■ Short exercise ■
Format the entries from their first line through the line containing "[533, 523, 587, 690] StreetNumber: 566", including that line, as a numbered list with blank lines omitted.

[Items stored from a collection]
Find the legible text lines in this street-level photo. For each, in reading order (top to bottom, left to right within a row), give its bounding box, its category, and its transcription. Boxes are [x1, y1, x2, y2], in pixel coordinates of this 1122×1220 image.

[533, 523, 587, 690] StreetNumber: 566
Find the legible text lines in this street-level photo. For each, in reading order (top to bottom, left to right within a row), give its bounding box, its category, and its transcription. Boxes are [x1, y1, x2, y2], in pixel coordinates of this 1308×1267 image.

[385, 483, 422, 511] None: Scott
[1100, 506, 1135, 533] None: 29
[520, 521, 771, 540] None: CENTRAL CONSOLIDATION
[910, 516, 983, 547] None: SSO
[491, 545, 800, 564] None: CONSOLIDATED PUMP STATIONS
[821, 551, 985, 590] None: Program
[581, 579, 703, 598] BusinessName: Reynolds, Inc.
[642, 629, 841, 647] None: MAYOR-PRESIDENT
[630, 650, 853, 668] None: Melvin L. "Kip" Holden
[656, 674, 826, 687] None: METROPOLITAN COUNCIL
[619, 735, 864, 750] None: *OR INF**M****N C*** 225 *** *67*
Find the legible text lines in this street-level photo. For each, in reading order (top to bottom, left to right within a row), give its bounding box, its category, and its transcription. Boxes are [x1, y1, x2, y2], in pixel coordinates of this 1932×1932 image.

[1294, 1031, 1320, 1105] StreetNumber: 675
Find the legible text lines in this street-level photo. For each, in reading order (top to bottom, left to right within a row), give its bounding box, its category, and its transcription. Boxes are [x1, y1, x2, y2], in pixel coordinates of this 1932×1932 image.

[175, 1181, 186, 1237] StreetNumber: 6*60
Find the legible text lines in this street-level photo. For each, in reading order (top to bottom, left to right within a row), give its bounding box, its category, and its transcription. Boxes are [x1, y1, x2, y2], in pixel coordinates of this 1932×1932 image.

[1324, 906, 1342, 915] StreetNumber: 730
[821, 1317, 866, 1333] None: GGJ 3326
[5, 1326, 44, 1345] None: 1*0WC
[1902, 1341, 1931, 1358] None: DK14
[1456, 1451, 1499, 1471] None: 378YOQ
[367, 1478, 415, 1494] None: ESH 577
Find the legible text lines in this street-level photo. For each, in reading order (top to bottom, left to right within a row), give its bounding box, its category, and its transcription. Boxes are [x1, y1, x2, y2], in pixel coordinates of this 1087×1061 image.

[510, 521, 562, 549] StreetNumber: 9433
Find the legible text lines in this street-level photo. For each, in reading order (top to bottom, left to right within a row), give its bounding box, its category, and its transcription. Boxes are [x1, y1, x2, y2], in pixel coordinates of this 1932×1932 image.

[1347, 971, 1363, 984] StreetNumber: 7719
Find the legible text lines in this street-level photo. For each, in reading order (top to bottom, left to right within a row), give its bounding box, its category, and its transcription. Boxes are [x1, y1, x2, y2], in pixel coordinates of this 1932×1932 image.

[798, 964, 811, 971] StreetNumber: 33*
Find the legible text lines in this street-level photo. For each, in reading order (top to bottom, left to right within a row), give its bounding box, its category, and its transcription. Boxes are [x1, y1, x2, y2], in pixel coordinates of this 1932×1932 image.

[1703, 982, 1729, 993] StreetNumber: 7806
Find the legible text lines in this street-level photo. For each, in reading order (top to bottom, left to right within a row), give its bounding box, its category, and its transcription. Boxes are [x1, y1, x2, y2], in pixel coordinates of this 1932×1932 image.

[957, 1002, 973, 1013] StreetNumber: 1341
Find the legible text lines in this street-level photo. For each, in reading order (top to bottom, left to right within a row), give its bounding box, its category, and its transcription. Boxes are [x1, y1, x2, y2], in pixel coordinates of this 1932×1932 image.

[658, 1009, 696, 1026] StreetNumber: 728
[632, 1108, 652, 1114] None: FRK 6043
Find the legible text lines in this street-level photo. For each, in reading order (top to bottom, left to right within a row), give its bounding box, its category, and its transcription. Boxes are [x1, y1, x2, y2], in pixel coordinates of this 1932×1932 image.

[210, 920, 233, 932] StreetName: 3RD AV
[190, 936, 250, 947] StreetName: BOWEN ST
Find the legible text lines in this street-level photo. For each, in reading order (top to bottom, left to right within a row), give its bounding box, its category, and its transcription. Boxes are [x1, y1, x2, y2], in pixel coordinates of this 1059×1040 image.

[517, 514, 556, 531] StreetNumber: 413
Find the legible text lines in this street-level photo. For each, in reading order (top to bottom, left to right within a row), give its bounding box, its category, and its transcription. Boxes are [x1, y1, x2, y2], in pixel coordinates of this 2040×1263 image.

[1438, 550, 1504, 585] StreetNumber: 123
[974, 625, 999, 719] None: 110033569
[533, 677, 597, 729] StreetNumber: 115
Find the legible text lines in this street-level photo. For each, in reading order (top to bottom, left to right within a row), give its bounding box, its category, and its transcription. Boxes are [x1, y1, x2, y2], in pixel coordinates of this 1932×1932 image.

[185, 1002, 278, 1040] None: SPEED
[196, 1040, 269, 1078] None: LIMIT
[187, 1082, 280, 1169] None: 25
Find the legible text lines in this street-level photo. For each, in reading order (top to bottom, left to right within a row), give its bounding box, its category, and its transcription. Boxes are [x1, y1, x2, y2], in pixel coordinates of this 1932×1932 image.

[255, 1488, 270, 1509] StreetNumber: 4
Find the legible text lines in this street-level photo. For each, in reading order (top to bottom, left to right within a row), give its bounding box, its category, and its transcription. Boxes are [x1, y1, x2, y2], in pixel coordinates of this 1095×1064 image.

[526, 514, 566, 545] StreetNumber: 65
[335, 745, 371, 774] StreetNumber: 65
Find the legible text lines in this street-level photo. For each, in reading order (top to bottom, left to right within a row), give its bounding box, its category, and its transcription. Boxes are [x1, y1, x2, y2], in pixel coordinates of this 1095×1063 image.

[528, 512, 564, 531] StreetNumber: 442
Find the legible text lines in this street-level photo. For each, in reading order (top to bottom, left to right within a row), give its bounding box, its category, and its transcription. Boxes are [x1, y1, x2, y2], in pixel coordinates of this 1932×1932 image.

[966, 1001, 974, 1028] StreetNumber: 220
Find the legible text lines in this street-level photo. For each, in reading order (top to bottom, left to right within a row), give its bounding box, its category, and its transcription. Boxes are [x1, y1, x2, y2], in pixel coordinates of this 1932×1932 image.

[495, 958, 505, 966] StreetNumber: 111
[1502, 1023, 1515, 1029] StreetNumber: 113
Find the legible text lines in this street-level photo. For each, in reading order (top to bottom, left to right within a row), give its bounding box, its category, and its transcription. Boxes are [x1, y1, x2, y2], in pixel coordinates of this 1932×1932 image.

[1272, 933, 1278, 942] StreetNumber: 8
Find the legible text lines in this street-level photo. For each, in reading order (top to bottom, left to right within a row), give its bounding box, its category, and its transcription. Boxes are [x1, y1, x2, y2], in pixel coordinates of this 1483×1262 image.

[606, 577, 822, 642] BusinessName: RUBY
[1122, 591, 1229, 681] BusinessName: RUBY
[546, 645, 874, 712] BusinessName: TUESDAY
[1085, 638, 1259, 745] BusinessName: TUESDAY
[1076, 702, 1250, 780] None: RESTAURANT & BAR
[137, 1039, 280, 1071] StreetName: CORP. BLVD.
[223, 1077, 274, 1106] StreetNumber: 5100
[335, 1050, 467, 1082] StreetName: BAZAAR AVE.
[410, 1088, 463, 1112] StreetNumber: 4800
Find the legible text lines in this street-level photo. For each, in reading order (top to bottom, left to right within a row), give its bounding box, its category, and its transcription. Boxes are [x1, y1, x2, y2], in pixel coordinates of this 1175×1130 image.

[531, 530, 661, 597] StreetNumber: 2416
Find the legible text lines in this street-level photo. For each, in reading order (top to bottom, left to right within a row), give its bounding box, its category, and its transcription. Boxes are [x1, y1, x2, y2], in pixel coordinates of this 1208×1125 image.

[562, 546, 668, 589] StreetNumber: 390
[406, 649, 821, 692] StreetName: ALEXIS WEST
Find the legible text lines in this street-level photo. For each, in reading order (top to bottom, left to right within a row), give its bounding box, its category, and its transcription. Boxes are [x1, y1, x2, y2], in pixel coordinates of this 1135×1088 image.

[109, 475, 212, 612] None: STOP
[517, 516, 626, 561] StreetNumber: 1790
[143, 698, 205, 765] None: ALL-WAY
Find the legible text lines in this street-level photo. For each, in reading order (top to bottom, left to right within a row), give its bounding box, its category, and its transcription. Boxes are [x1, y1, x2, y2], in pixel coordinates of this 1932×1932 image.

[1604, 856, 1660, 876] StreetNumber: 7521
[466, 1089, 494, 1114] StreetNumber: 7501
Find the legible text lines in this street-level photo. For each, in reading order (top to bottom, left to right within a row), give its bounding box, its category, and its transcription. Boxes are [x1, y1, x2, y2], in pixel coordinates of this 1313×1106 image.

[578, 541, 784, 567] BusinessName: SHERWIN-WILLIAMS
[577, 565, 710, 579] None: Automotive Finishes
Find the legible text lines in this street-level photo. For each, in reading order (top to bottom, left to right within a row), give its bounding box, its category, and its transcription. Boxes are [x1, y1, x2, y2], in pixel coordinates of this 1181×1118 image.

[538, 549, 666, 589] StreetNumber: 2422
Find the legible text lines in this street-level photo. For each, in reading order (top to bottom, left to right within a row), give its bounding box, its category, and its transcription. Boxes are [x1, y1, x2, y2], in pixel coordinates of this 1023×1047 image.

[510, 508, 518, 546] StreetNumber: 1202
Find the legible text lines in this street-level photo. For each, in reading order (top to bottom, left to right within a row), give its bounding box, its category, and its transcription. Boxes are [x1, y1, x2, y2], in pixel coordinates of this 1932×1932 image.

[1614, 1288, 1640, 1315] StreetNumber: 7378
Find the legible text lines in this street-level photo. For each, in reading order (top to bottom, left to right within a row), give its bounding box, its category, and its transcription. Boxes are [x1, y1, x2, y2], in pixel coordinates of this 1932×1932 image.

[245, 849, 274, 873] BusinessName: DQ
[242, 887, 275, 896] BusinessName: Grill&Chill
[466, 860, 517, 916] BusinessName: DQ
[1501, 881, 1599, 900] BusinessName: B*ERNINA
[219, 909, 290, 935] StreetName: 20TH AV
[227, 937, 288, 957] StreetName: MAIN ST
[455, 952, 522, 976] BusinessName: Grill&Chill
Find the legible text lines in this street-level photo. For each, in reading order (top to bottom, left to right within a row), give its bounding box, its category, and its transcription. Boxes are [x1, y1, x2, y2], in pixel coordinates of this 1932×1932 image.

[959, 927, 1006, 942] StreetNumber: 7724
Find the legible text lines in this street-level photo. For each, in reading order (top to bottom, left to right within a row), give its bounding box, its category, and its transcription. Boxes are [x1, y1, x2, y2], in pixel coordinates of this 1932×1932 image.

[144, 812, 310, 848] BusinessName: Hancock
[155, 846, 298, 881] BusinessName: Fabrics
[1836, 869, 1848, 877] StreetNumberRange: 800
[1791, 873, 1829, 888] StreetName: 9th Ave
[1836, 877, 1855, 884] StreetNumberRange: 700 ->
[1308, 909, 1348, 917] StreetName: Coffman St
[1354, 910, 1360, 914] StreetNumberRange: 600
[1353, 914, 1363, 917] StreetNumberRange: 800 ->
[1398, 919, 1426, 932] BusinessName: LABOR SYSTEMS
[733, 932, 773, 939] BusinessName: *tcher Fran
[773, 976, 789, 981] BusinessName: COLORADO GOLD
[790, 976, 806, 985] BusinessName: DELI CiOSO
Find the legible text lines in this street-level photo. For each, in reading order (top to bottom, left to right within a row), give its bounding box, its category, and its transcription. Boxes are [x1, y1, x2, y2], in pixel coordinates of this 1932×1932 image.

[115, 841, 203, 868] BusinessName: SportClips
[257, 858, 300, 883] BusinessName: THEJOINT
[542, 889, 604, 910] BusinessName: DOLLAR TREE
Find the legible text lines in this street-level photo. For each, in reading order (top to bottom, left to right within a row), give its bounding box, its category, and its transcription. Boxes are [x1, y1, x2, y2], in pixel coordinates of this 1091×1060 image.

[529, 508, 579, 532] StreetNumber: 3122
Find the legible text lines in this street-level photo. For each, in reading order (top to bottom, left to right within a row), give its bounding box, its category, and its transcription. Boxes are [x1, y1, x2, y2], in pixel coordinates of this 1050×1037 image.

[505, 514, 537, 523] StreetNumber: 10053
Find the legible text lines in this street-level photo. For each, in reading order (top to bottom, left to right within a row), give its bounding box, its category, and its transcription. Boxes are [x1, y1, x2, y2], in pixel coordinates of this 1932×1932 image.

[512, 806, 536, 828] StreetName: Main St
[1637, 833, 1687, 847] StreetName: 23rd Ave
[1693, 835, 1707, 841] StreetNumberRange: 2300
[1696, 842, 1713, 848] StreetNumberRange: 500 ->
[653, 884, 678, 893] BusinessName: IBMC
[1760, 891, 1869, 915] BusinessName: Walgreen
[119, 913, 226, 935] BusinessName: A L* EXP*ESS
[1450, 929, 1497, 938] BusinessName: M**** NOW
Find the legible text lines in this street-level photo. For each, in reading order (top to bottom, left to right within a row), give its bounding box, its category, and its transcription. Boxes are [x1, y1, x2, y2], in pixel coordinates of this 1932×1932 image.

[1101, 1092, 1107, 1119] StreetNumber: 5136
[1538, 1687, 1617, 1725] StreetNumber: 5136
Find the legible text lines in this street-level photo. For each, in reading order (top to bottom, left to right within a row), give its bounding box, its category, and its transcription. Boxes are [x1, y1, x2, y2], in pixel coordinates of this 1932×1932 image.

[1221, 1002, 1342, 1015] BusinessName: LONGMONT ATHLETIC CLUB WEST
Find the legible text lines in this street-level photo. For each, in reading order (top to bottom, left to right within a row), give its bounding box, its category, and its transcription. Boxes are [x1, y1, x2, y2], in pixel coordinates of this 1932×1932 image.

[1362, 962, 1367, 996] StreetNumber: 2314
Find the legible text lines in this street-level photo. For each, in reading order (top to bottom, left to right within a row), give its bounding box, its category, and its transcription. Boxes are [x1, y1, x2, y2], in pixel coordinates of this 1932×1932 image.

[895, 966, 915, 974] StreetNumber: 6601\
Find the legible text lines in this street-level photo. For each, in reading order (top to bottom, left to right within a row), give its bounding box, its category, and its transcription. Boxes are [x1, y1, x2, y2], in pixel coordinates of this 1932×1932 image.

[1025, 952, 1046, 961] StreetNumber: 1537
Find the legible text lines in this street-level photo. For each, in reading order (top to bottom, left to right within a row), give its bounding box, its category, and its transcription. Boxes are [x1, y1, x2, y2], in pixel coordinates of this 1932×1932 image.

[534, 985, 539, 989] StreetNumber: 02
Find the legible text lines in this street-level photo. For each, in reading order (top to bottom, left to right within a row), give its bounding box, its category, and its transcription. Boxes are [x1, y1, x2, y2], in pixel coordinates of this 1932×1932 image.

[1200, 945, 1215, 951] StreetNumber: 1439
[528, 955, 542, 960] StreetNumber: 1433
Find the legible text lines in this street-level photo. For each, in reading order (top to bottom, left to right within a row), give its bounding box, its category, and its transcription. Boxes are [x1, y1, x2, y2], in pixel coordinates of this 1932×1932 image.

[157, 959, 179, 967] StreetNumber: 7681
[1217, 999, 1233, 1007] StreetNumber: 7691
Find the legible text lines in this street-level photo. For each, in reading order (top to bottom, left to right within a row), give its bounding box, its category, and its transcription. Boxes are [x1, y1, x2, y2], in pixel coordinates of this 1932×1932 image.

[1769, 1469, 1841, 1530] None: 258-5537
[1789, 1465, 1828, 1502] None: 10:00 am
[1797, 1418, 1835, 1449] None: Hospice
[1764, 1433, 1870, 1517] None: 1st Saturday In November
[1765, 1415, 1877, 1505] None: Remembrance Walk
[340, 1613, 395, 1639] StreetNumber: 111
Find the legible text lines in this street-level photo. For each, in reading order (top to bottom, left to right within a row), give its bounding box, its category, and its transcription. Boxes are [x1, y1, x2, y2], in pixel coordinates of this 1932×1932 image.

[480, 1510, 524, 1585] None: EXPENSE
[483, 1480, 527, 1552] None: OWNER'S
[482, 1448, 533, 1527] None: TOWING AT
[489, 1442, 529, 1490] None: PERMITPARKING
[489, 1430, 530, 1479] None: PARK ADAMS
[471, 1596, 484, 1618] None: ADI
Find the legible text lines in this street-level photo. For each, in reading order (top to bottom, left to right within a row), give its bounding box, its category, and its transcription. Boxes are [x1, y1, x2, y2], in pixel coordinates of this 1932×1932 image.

■ Solution for this task ■
1. Find the legible text lines in this street-level photo. For each, in reading order (top to bottom, left to right within a row), give its bounding box, its category, and its transcription. Boxes are [x1, y1, x2, y2], in pixel coordinates of this 1122×1220 image.
2. [533, 523, 587, 690] StreetNumber: 566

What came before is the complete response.